### WHAT YOU NEED TO DO
Find the lines in the records that carry the word "vietnamita". Copy each one.

### MATERIAL SHOWN
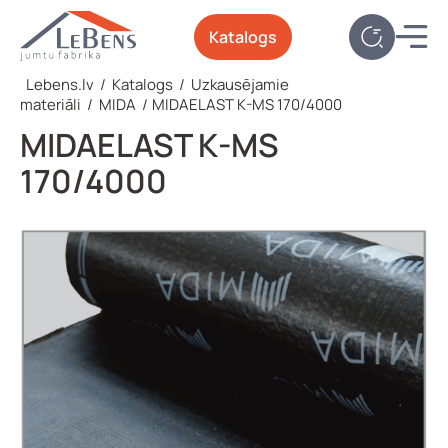
Katalogs
Lebens.lv
/
Katalogs
/
Uzkausējamie
materiāli
/
MIDA
/
MIDAELAST K-MS 170/4000
MIDAELAST K-MS
170/4000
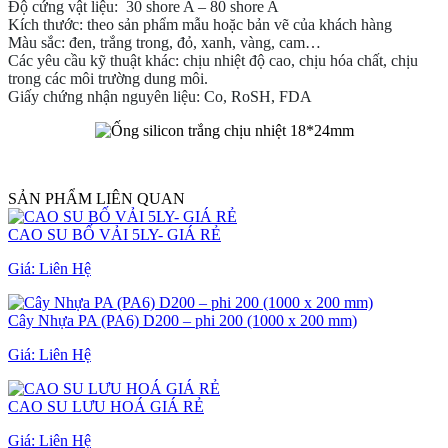
Độ cứng vật liệu: 30 shore A – 80 shore A
Kích thước: theo sản phẩm mẫu hoặc bản vẽ của khách hàng
Màu sắc: đen, trắng trong, đỏ, xanh, vàng, cam…
Các yêu cầu kỹ thuật khác: chịu nhiệt độ cao, chịu hóa chất, chịu
trong các môi trường dung môi.
Giấy chứng nhận nguyên liệu: Co, RoSH, FDA
SẢN PHẨM LIÊN QUAN
CAO SU BỐ VẢI 5LY- GIÁ RẺ
Giá:
Liên Hệ
Cây Nhựa PA (PA6) D200 – phi 200 (1000 x 200 mm)
Giá:
Liên Hệ
CAO SU LƯU HOÁ GIÁ RẺ
Giá:
Liên Hệ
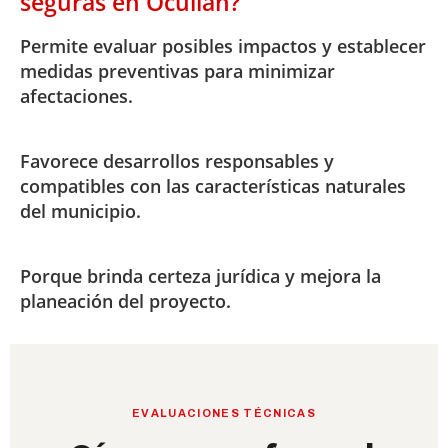
seguras en Ocuilan?
Permite evaluar posibles impactos y establecer
medidas preventivas para minimizar
afectaciones.
Favorece desarrollos responsables y
compatibles con las características naturales
del municipio.
Porque brinda certeza jurídica y mejora la
planeación del proyecto.
EVALUACIONES TÉCNICAS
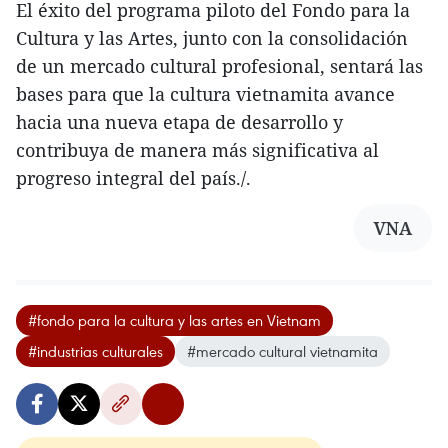
El éxito del programa piloto del Fondo para la
Cultura y las Artes, junto con la consolidación
de un mercado cultural profesional, sentará las
bases para que la cultura vietnamita avance
hacia una nueva etapa de desarrollo y
contribuya de manera más significativa al
progreso integral del país./.
VNA
#fondo para la cultura y las artes en Vietnam
#industrias culturales
#mercado cultural vietnamita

### TASK OUTPUT
bases para que la cultura vietnamita avance
#mercado cultural vietnamita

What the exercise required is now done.